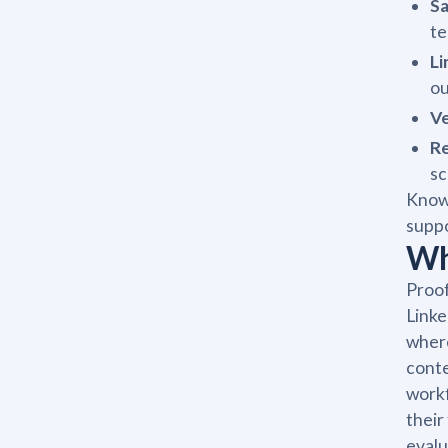
Sa
te
Li
ou
V
Re
sc
Knowi
suppo
Wh
Proof
Linke
where
conte
workf
their
evalu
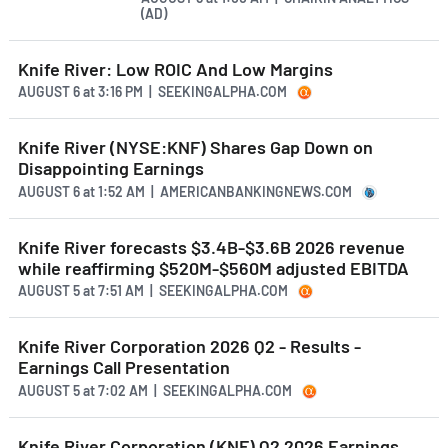
(AD)
Knife River: Low ROIC And Low Margins
AUGUST 6
at
3:16 PM | SEEKINGALPHA.COM
Knife River (NYSE:KNF) Shares Gap Down on
Disappointing Earnings
AUGUST 6
at
1:52 AM | AMERICANBANKINGNEWS.COM
Knife River forecasts $3.4B-$3.6B 2026 revenue
while reaffirming $520M-$560M adjusted EBITDA
AUGUST 5
at
7:51 AM | SEEKINGALPHA.COM
Knife River Corporation 2026 Q2 - Results -
Earnings Call Presentation
AUGUST 5
at
7:02 AM | SEEKINGALPHA.COM
Knife River Corporation (KNF) Q2 2026 Earnings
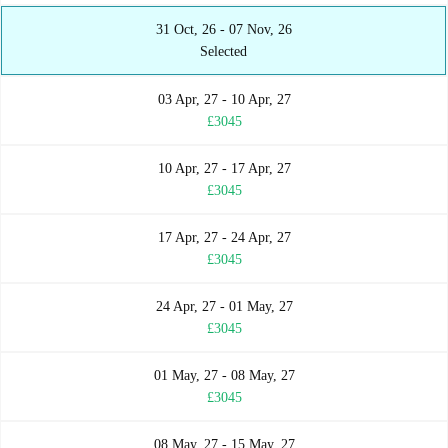
31 Oct, 26 - 07 Nov, 26
Selected
03 Apr, 27 - 10 Apr, 27
£3045
10 Apr, 27 - 17 Apr, 27
£3045
17 Apr, 27 - 24 Apr, 27
£3045
24 Apr, 27 - 01 May, 27
£3045
01 May, 27 - 08 May, 27
£3045
08 May, 27 - 15 May, 27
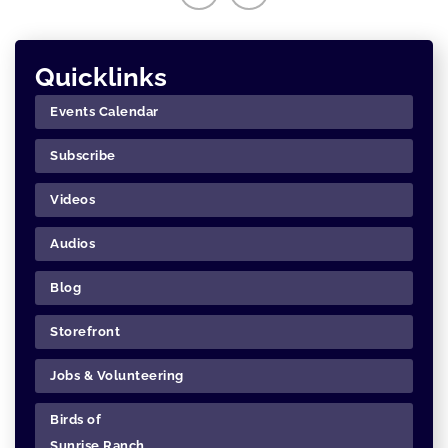
Quicklinks
Events Calendar
Subscribe
Videos
Audios
Blog
Storefront
Jobs & Volunteering
Birds of
Sunrise Ranch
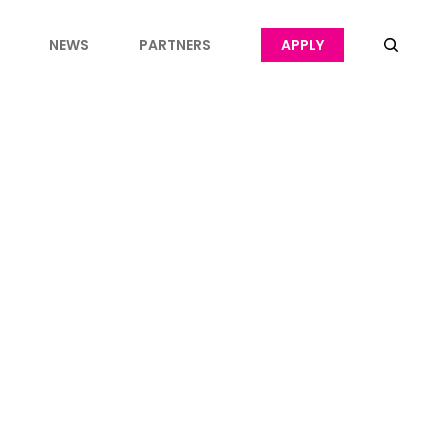
NEWS
PARTNERS
APPLY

• Task directions
Filter the listing by the string "Corporation"; copy each matching line.

• Answer to the problem
Knife River Corporation 2026 Q2 - Results -
Knife River Corporation (KNF) Q2 2026 Earnings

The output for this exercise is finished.